Best practices include:
-
Research providers: Check reviews, security features, and data privacy policies before subscribing.
-
Use unique passwords and MFA: Avoid reusing passwords across personal accounts and third-party apps.
-
Limit permissions: Grant apps only necessary access on mobile devices and revoke unused permissions.
-
Monitor for breaches: Use free services like HaveIBeenPwned to check if third-party services you use have been breached, and change credentials promptly if so.
Example: A freelancer using a time-tracking app should verify if it encrypts data and complies with relevant privacy regulations, especially when handling client information.

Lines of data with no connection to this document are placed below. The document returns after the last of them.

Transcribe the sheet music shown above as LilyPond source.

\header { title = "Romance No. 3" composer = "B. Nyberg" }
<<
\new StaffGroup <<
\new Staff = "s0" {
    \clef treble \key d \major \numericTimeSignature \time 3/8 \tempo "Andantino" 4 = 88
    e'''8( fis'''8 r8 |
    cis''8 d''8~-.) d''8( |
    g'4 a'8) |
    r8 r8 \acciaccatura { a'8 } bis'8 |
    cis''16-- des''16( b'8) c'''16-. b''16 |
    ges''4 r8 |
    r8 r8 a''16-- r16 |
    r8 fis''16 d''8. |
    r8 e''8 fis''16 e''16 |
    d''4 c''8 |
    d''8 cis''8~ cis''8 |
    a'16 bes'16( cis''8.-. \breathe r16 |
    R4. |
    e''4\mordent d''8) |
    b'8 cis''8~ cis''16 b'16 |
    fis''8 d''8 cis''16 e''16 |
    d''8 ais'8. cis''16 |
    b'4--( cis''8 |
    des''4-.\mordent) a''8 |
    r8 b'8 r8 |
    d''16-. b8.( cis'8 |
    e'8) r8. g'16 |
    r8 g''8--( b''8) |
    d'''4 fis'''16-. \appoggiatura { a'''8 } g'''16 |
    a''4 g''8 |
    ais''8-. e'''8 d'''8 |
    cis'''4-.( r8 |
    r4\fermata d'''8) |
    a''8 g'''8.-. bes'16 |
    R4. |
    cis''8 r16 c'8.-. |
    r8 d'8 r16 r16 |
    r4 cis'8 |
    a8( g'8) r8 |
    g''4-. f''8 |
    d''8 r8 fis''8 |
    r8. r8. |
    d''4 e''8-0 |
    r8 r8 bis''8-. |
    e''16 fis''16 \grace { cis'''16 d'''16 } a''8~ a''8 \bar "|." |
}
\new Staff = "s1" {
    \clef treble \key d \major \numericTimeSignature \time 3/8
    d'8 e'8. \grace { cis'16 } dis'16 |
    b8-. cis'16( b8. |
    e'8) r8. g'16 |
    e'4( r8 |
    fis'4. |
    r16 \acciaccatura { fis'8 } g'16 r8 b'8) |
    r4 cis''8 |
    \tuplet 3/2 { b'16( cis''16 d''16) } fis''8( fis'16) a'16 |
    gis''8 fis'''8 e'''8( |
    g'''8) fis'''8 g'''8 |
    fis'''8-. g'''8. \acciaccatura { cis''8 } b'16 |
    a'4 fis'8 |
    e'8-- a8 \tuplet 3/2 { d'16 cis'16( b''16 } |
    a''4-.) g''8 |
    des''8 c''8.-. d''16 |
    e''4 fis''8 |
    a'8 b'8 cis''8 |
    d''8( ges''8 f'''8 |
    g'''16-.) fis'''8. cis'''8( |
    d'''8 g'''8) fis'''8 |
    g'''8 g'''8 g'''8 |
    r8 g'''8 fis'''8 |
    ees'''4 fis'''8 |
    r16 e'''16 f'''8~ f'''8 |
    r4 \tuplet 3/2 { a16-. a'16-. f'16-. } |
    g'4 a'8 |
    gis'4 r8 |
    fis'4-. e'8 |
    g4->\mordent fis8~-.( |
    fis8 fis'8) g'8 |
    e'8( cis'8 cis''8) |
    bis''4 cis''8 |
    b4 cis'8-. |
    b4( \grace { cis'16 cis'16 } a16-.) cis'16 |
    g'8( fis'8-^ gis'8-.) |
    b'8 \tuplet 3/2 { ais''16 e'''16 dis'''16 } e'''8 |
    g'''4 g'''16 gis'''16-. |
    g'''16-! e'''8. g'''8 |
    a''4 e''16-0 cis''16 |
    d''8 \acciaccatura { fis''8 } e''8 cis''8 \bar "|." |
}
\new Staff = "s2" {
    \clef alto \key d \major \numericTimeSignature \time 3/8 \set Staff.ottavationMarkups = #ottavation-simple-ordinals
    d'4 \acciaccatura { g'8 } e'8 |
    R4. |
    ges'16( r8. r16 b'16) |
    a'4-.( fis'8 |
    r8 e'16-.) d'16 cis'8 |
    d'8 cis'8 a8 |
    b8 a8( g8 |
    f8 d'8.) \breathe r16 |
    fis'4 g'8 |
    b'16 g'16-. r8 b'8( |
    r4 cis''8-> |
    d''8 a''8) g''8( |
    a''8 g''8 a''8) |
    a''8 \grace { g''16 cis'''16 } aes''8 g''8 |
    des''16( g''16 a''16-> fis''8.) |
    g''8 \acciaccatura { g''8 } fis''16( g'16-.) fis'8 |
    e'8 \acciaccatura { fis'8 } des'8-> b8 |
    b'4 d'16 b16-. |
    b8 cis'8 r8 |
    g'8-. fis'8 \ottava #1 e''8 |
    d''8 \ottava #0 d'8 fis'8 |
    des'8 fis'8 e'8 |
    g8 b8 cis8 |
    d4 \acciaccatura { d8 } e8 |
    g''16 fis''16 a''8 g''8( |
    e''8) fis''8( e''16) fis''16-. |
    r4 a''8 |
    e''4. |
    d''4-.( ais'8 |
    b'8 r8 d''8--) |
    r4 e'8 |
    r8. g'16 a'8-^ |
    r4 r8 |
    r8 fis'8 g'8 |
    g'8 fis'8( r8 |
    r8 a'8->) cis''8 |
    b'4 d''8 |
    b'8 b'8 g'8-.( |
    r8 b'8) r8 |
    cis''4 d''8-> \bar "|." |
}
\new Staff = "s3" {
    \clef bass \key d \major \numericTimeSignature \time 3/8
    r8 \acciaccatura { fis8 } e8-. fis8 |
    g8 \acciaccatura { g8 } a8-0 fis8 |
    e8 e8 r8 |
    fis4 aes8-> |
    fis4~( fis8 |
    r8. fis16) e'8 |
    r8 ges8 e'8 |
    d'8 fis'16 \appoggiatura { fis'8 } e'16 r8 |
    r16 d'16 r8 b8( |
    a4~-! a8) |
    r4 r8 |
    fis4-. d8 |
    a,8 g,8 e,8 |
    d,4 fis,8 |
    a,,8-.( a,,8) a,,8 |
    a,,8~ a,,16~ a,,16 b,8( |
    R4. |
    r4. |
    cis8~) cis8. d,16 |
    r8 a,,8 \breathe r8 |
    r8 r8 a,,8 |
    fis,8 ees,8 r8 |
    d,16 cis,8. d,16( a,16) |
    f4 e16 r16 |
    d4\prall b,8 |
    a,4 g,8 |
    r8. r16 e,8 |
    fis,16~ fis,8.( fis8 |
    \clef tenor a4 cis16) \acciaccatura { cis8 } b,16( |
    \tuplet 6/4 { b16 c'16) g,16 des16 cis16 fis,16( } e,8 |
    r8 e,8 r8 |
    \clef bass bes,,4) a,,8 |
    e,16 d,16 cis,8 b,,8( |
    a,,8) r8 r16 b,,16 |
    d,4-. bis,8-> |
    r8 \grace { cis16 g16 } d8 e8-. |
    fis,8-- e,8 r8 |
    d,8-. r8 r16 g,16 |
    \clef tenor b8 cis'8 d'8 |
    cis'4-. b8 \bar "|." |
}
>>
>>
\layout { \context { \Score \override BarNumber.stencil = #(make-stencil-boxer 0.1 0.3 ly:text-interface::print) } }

Challenges in Using TPRM Solutions
-
Vendor fatigue: Excessive questionnaires lead to delayed responses or incomplete assessments.
-
Data overload: Generating large volumes of assessment data without actionable insights.
-
Limited resources: Small teams may struggle to manage hundreds of vendors effectively.
Overcoming These Challenges
-
Prioritize vendors by criticality.
-
Automate assessments and reminders.
-
Focus on risk remediation, not just assessment.
-
Review TPRM processes quarterly to ensure alignment with business objectives.
Conclusion
As the digital supply chain expands, Third-Party Risk Management (TPRM) solutions are indispensable for safeguarding organizational resilience. By adopting best practices such as structured frameworks, continuous monitoring, external risk ratings, tailored assessments, and cross-functional integration, organizations can minimize third-party risks effectively.
In an era where a vendor’s vulnerability becomes your vulnerability, proactive TPRM is not a compliance checkbox – it is a business imperative. Both organizations and individuals must ensure they trust but verify third-party partners to remain secure in an interconnected world.